В тот же вечер, когда спала горячечная дневная жара и приблизились свежие, лихорадочно-знобливые сумерки, он потащил к гостям и Ольгу. Она довольно хорошо владела английским — лет с десяти она начала изучать его вместе с отцом, а в школе усердно учила французский, помимо школьных уроков занималась еще и в кружке и, по мнению доктора, могла кое-чем помочь Раисе Борисовне, той переводчице, что, окончательно одурев от жары, решительно не понимала, как она справляется с переводом с чешского на немецкий и с немецкого на французский вместо испанского, которого она не знала. Испанца Ольга видела несколько раз на остановках. Это был худой, высокий, с оливково-желтым, все время смеющимся лицом парень.

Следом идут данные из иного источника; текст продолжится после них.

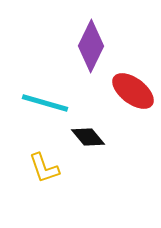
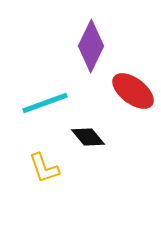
cyan line: rotated 36 degrees counterclockwise
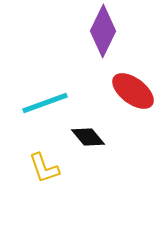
purple diamond: moved 12 px right, 15 px up
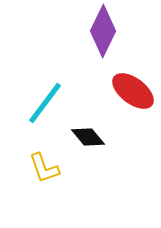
cyan line: rotated 33 degrees counterclockwise
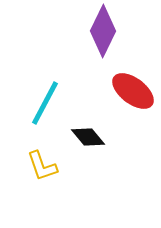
cyan line: rotated 9 degrees counterclockwise
yellow L-shape: moved 2 px left, 2 px up
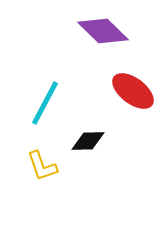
purple diamond: rotated 72 degrees counterclockwise
black diamond: moved 4 px down; rotated 52 degrees counterclockwise
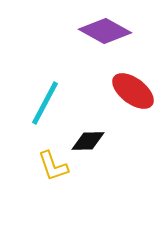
purple diamond: moved 2 px right; rotated 15 degrees counterclockwise
yellow L-shape: moved 11 px right
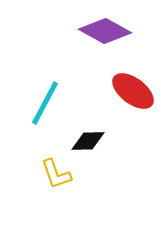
yellow L-shape: moved 3 px right, 8 px down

Он собирал вокруг себя девушек и обучал их испанским песням или ловко показывал ребятам фокусы. Она уже знала, что его зовут Хозе. Он сражался против Франко, был ранен у Гвадалахары, сидел во французском концлагере и едва живой добрался до Москвы. Весь поезд любил его.
Странно звучали испанские слова в пустыне:
Четыре мятежных генерала,
Четыре мятежных генерала.
Четыре мятежных генерала,
Мамита мия,
Хотели нас предать,
Хотели нас предать,
Мамита мия.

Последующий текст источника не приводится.